Hongaars en de huidige literaire standaard Mansi en Khanty delen allen een spirantisering van Proto-Uralische *k naar /h/ of /x/ voor achterste klinkers, bijv. ‘vis’: PU *kala → Hongaarse hal, Mansi хул /xuːl/, Khanty хул /xul/. Dit is op zich geen algemeen Oegrisch kenmerk – /k/ blijft in andere Mansi en Khanty dialecten (bijv. Oost-Khanty /kul/, Zuid-Mansi /koːl/ ‘vis’), maar er is beweerd dat dit het resultaat is van een proto-Oegrische splitsing van *k naar voorste en achterste allofoon ~ , waarbij de laatste dan onafhankelijk spirantiseert in elk van de drie gevallen.

De drie Ugrische variëteiten delen ook de lateralisatie van Proto-Oralische *δ naar *l (net als de Permische talen), maar het is mogelijk dat dit het ontstaan van retroflex *ɭ uit PU *l in Khanty voorafgaat. Een ander mogelijk tegenargument is de vergelijkbare lateralisatie van de gepalataliseerde tegenhanger *δ́ → Mansi /lʲ/, waarschijnlijk een gelijktijdige verandering geweest met de lateralisatie van *ð. In Khanty is de reflex /j/, terwijl er ook gevallen van /lʲ/ bestaan, wat kan wijzen op een afzonderlijke ontwikkeling. Een oorspronkelijk *ĺ is echter niet meer gereconstrueerd voor oudere stadia van het Uralisch, waardoor de oorsprong van Khanty /lʲ/ een open vraag blijft.

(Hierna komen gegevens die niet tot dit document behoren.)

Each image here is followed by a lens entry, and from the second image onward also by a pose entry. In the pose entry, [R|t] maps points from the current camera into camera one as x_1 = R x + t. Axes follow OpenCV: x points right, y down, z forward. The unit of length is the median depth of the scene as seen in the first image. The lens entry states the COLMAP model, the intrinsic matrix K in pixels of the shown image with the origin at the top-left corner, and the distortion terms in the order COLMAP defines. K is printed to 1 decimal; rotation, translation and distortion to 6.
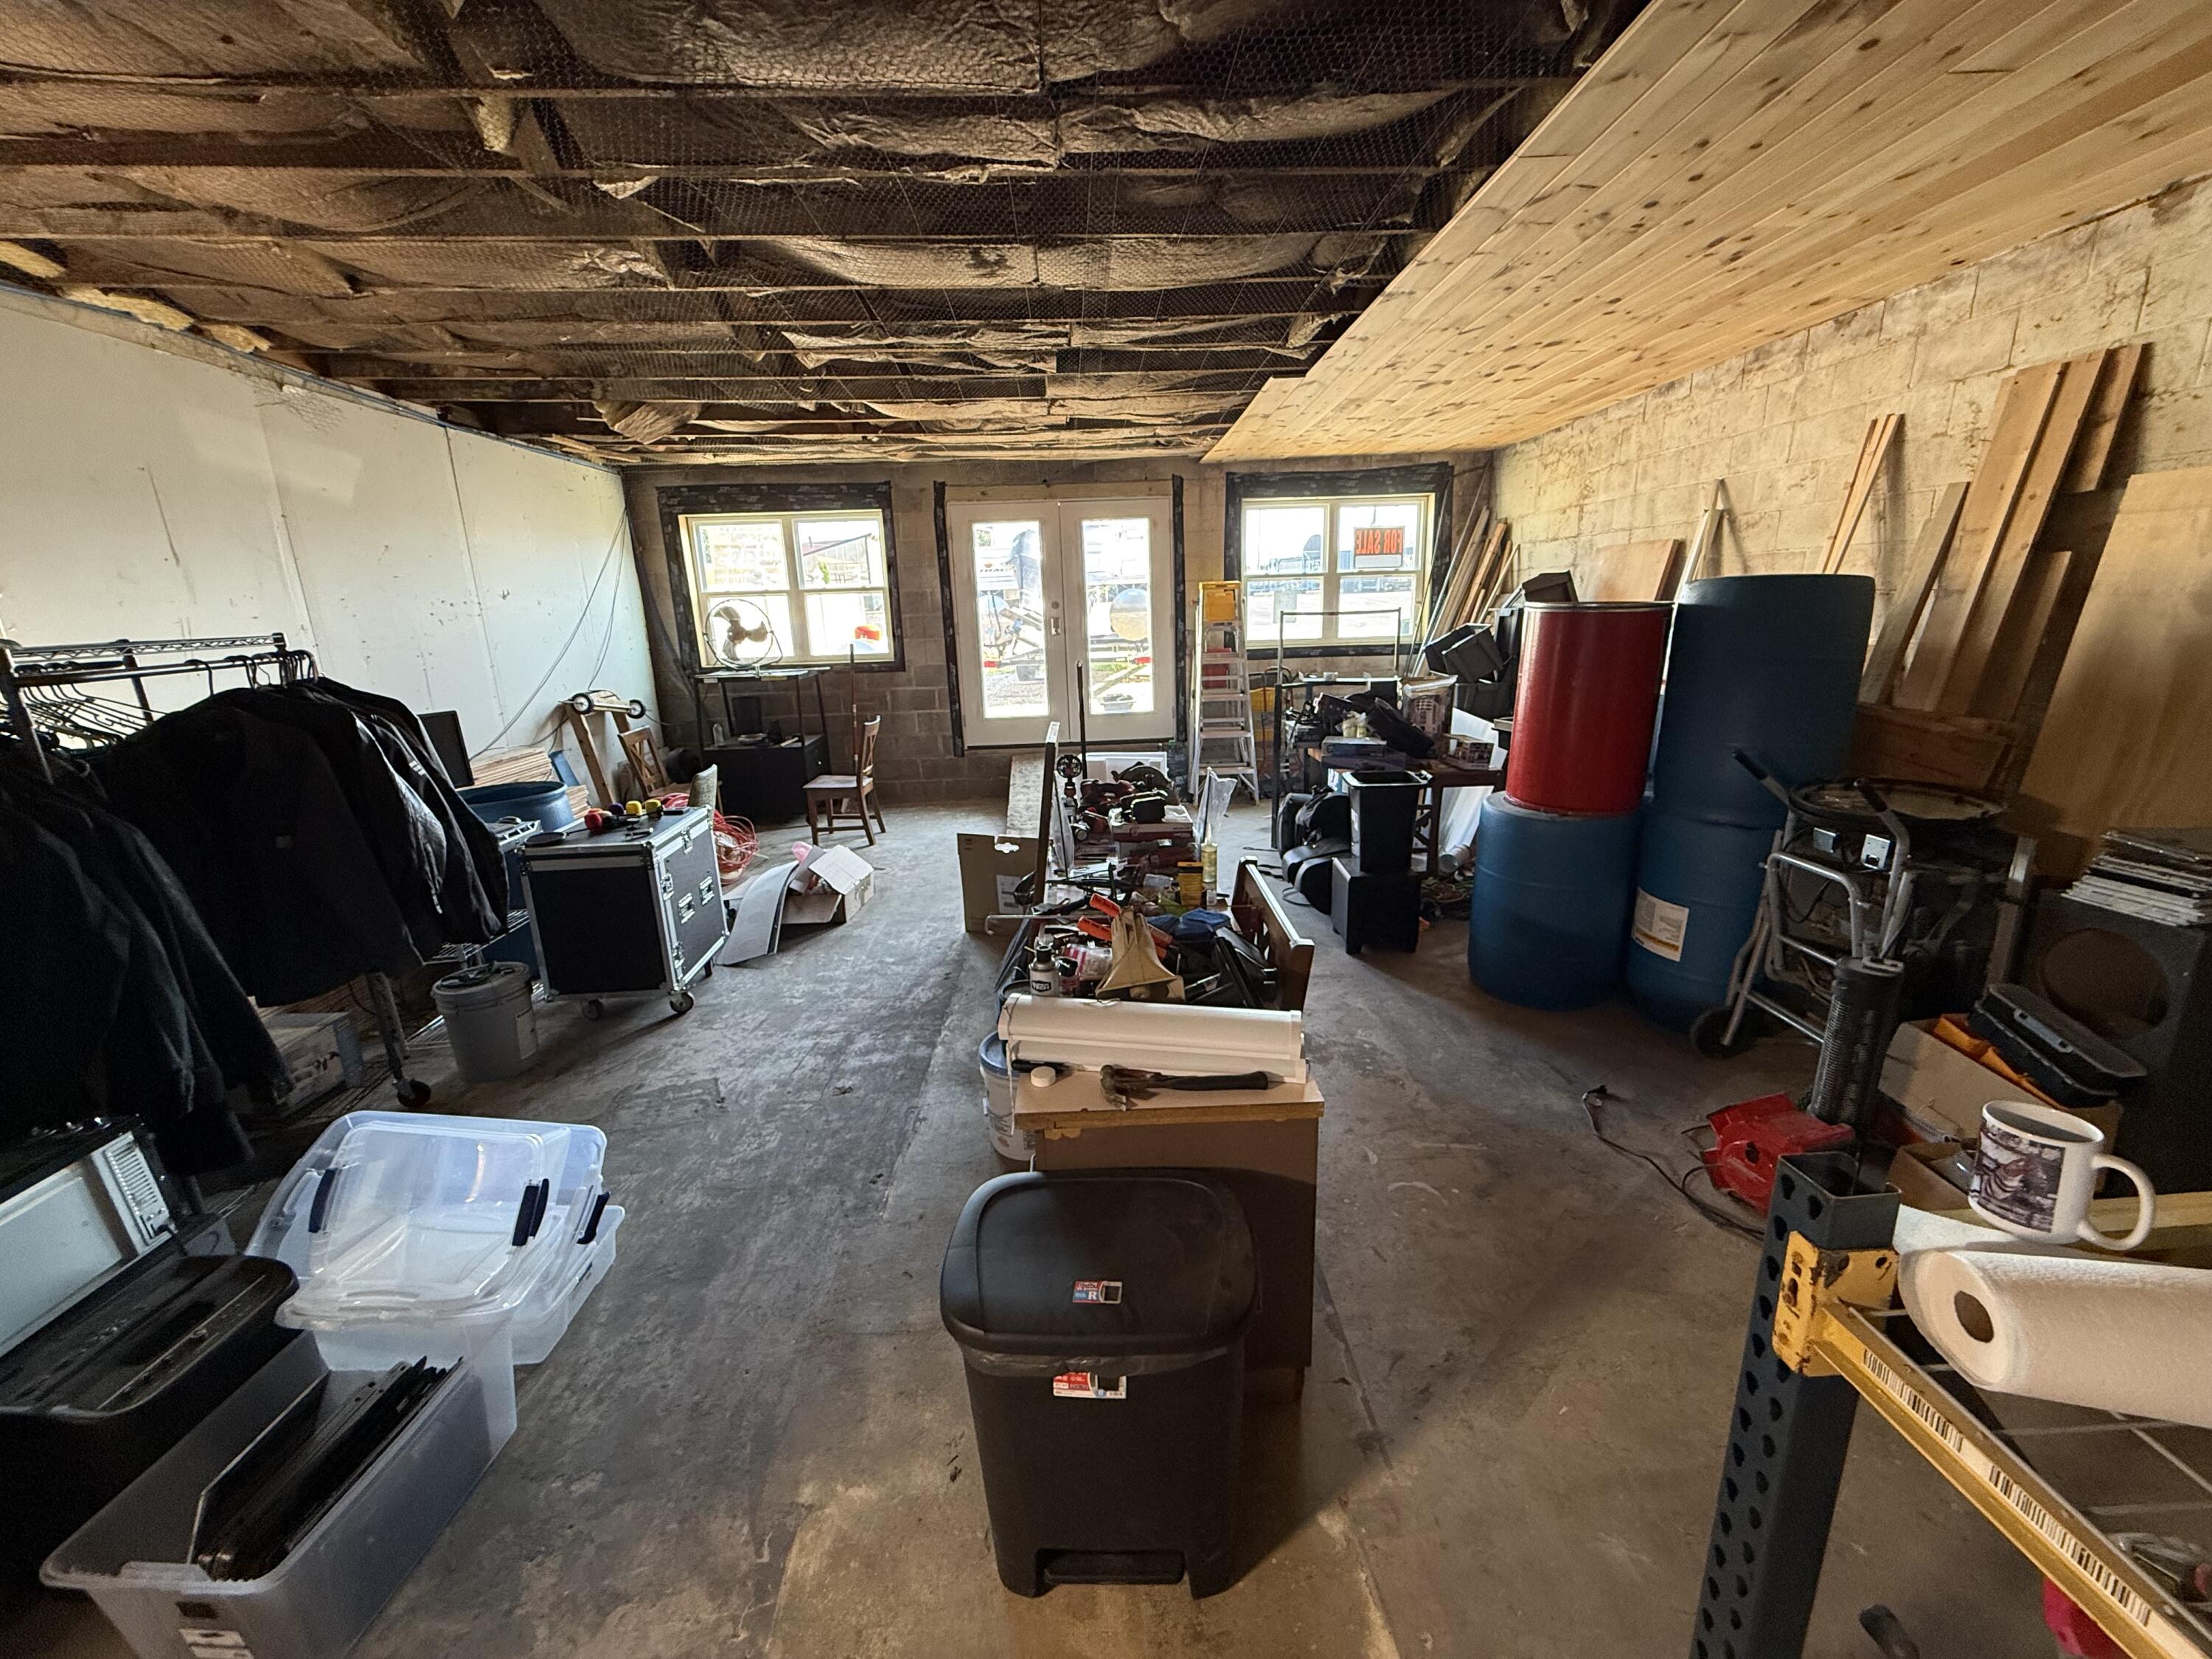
lens RADIAL K [[882.6, 0, 1099.7], [0, 882.6, 831.8], [0, 0, 1]] dist [-0.001546, 0.000045]
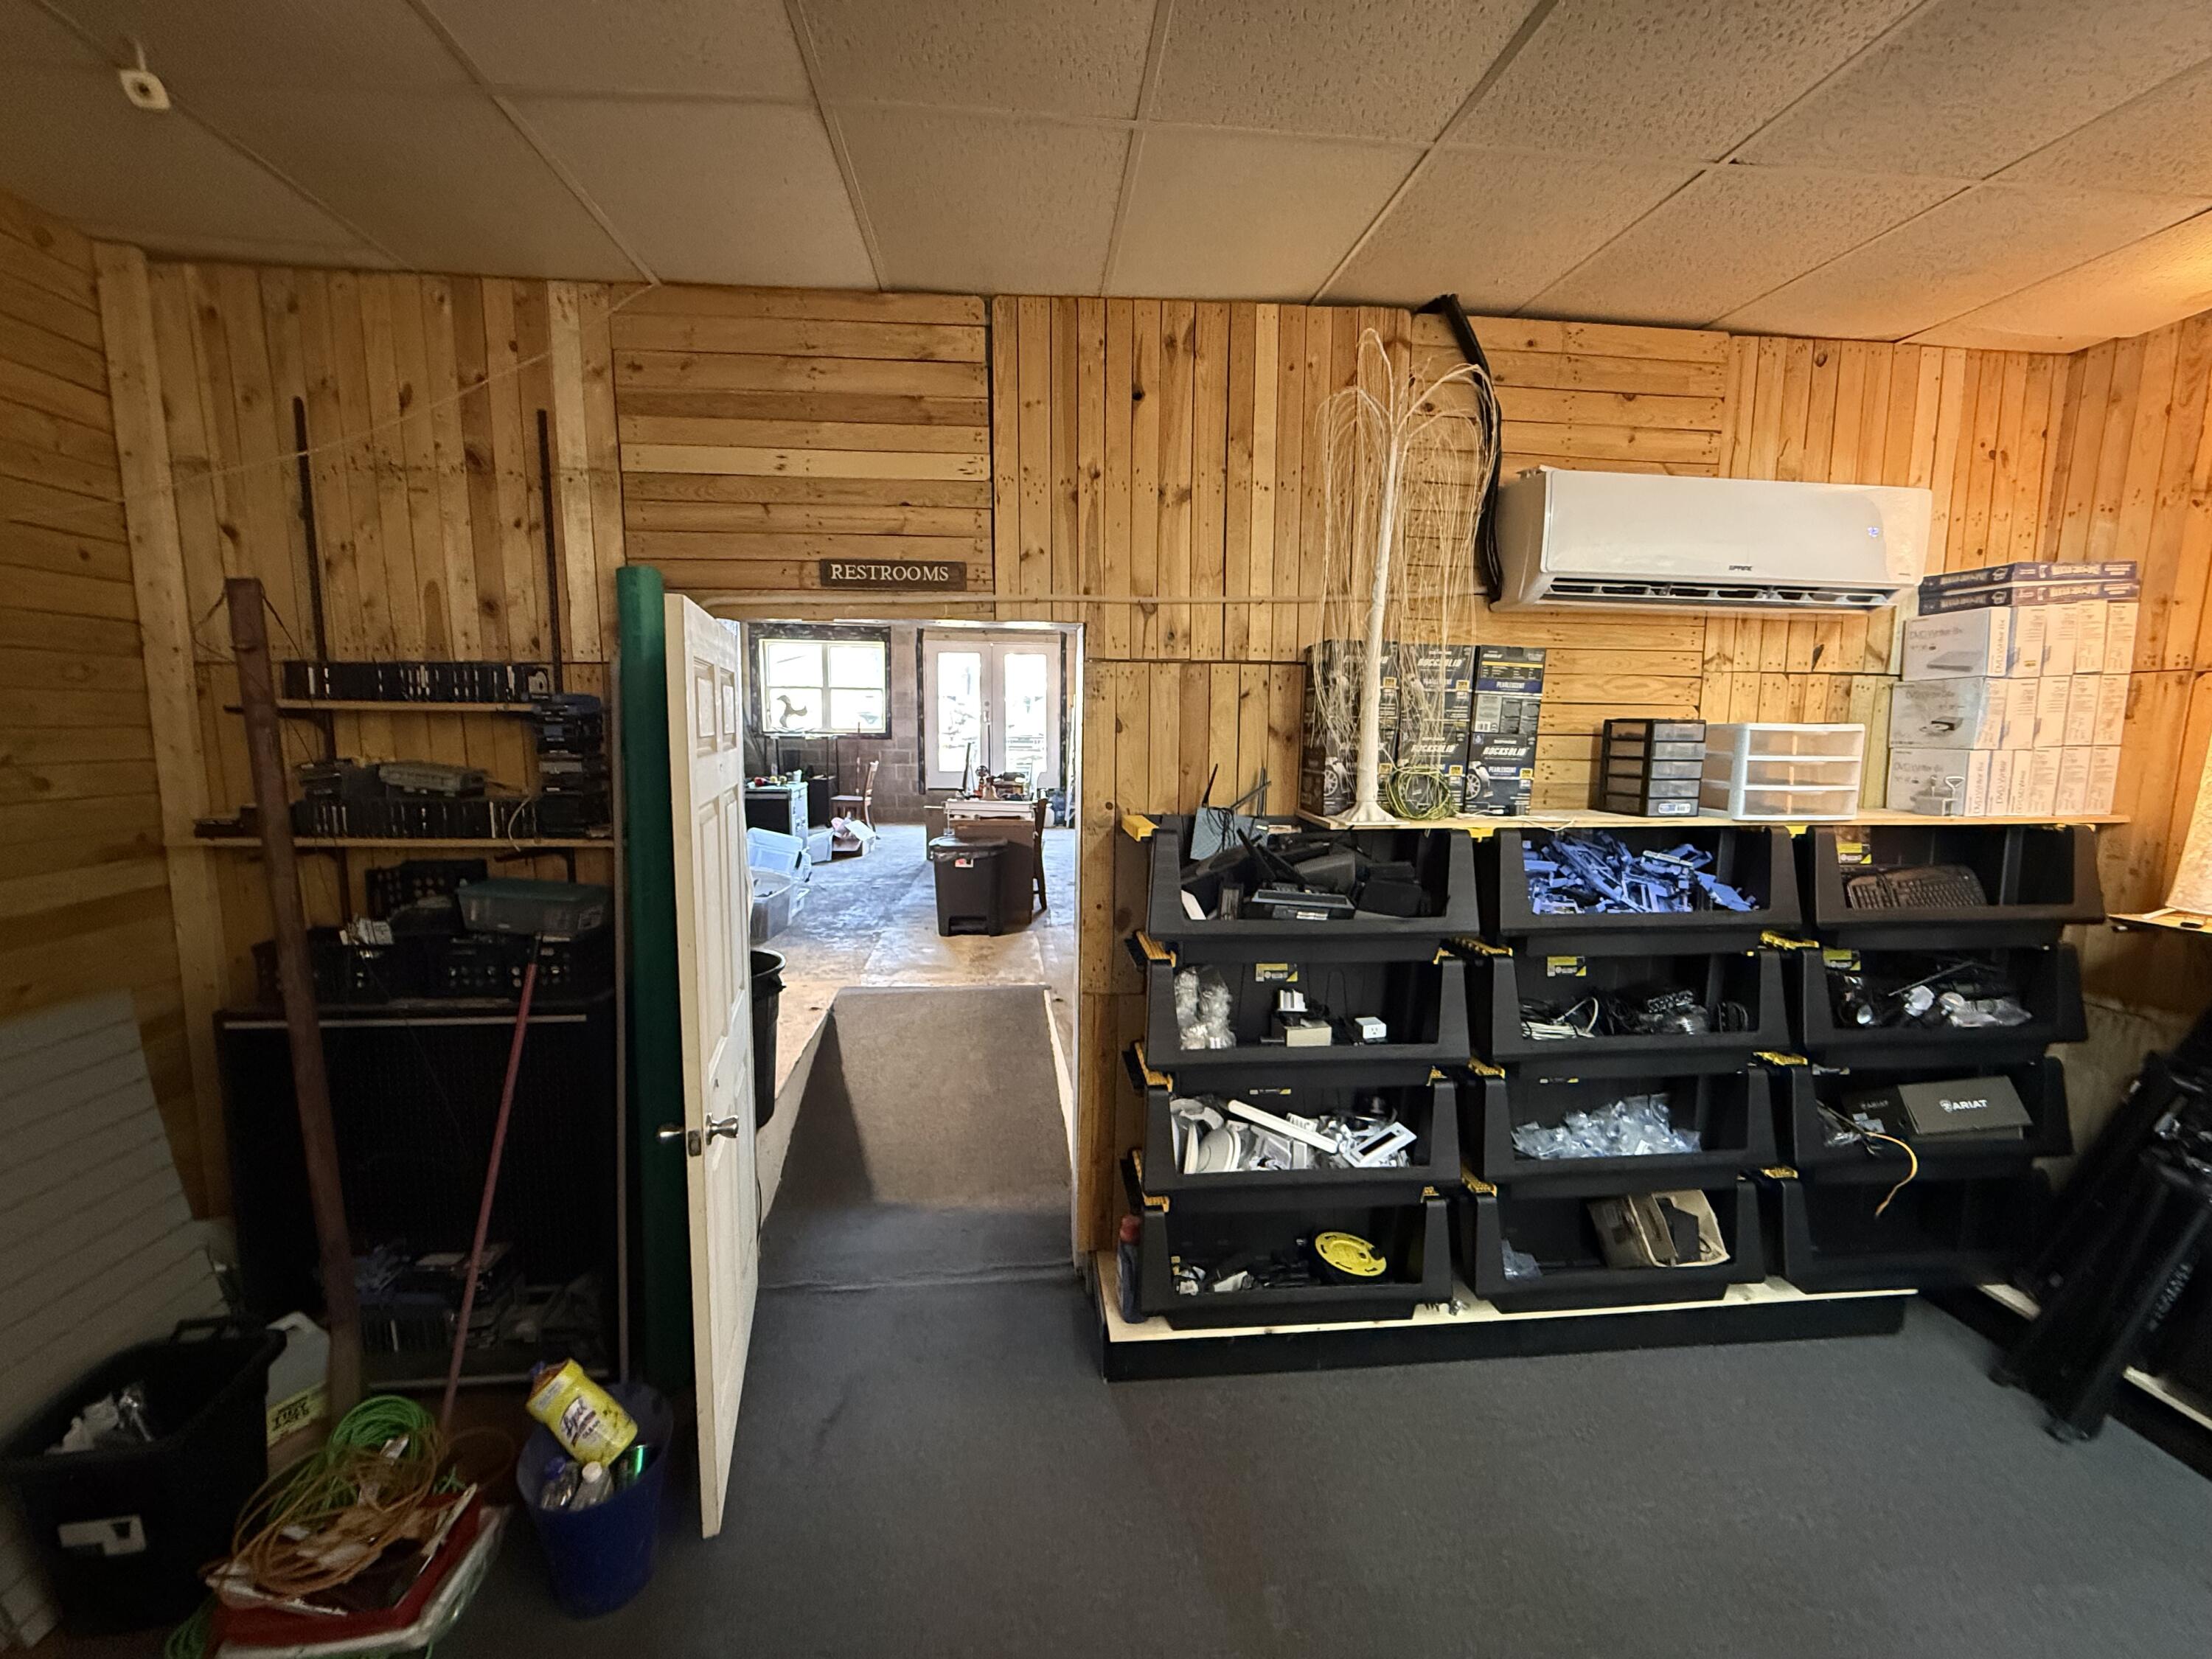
lens RADIAL K [[882.6, 0, 1118.1], [0, 882.6, 834.2], [0, 0, 1]] dist [-0.001546, 0.000045]
pose [[0.996292, 0.034787, 0.078687, 0.073255], [-0.024364, 0.991249, -0.129734, 0.194267], [-0.082511, 0.127336, 0.988422, -0.623592]]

Een innovatie die duidelijk beperkt is tot de Ugrische talen is de ontwikkeling van *ŋ tot *ŋk, hoewel er in elke taal talrijke uitzonderingen hierop zijn.

KlinkersEdit

De ontwikkeling van het klinkersysteem blijft voorwerp van interpretatie. Alle drie de Ugrische takken contrasteren de klinkerlengte; in het Hongaars is dit laat, over het algemeen afgeleid door compenserende verlenging na verlies van onbeklemtoonde klinkers en *ɣ. De Ob-Oegrische talen ontlenen hun kwantiteitscontrasten echter hoofdzakelijk aan PU-kwaliteitscontrasten: zo is bijvoorbeeld in het Noord-Mansi PU *peljä ‘oor’ → *päĺ → /palʲ/, maar PU *pälä ‘half’ → *pääl → /paːl/.

Contrasten tussen PU stamklinkers (*a/*ä vs. *i) overleven niet als zodanig in moderne Ugrische talen, maar ze laten vaak hun sporen na in de klinkerkwaliteiten in de eerste lettergreep, wat suggereert dat het contrast ten minste tot in het Proto-Ugrische stadium behouden is gebleven. Bijvoorbeeld, PU *ńïxli ‘pijl’ → Hongaars nyíl, maar PU *mïksa ‘lever’ → Hongaars máj. Overblijfselen van oorspronkelijke stamklinkers zijn ook te vinden in de oudste Hongaarse verslagen, zoals PU *konta ‘groep, jachtgezelschap’ → Oud-Hongaars hodu ‘leger’ (→ Modern Hongaars had).

Geef een antwoord

Het e-mailadres wordt niet gepubliceerd.